PP’s Mwenefumbo in tax scandal: Denies involving Malawi President’s son

Governing People’s Party second deputy secretary-general Frank Mwanafumbo on Sunday returning from a China is said to have  had h three big LED TVs seized by Customs on arrival at Kamuzu International Airport with the South African Airways.

A source at the airport emailed Nyasa Times informing that Mwenefumbo wanted to evade tax on his three LED TV screens by using the VIP section.

The  source  informed that when customs officers confronted him, he responded that the TVs are for President Joyce Banda‘s son  – Roy Kachale Banda – and that they are duty free as the president and her family are exempt from paying duty.

“The officers refused to buy this, and demanded a letter from the Office of the President and Cabinet (OPC),” said the source.  Mwenifumbo could not produce the letter.

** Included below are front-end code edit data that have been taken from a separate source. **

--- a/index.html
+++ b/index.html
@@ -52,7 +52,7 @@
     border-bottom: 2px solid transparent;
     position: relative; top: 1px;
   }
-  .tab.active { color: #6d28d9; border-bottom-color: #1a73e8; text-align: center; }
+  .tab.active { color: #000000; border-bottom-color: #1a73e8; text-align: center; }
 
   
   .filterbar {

Mwenefumbo: I declared my TVs

“He then declared the value of $250 each. The officers refuse to accept the valuation as it was too low and unrealistic, they asked for invoice which he could not produce. Customs officers then decided to seize the TV’s,” said the source.

But when Nyasa Times phoned Mwenefumbo on Monday morning, he denied having any intent to committing fraud.

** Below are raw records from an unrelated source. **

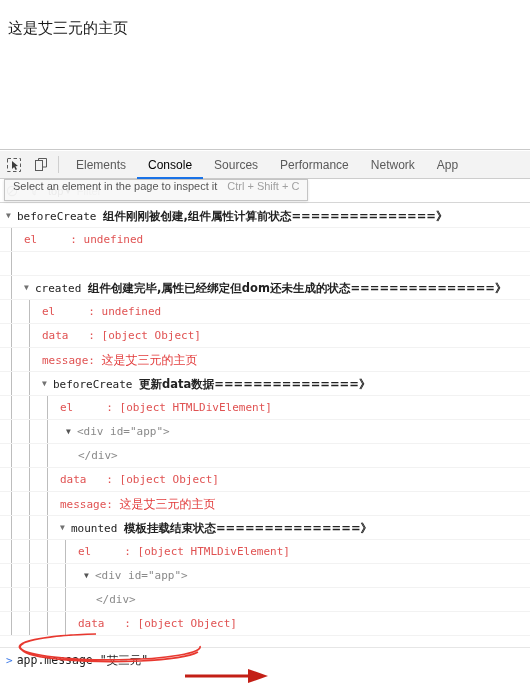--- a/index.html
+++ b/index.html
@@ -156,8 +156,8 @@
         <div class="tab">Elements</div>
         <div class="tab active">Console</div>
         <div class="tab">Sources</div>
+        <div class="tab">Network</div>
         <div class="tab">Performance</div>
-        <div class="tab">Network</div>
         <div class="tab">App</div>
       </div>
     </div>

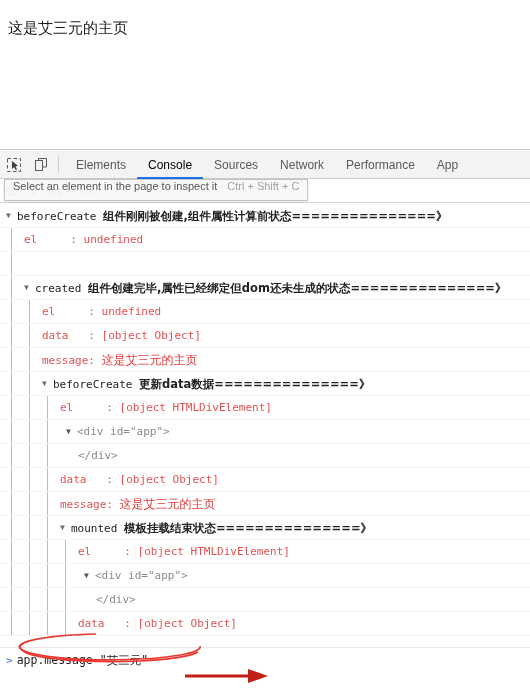--- a/index.html
+++ b/index.html
@@ -101,7 +101,7 @@
   }
   .tri.blue { color: #555; }
   .grouptitle { color: #222; font-size: 11px; }
-  .grouptitle .cn { font-weight: bold; font-family: "DejaVu Sans", sans-serif; font-size: 11.5px; }
+  .grouptitle .cn { font-weight: normal; font-family: "DejaVu Sans", sans-serif; font-size: 11.5px; }
   .kv { color: #e85c5c; }
   .kv .key { color: #e05252; }
   .kv .val { color: #e05252; }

“The truth is that I indeed came with three TVs and I declared at customs,” said Mwenefumbo.

“It’s all lies. The truth is yes I came with TV screens which I declared,” he insisted.

“These are cheap, cheap Konika TVs. On arrival I went to Customs woman to declare and the woman said I should get my rebate,” said Mwenefumbo.

He said President Banda’s son, Roy was not with him on arrival, but indeed they were together in China.

“We are in a season of character assassination and am not surprised with this and attempt to link my cheap TVs to the first family,” he added.

Mwenefumbo, who defected from Democratic Progressive Party (DPP), became controversial during the height of late Bingu wa Mutharika dictatorship when he publicly asked  civil servants not to buy and read the country’s flagship newspaper, The Nation, because it was critical to the regime.

He later apologized for the remarks, claiming he was stampeded by the regime to make such a statement.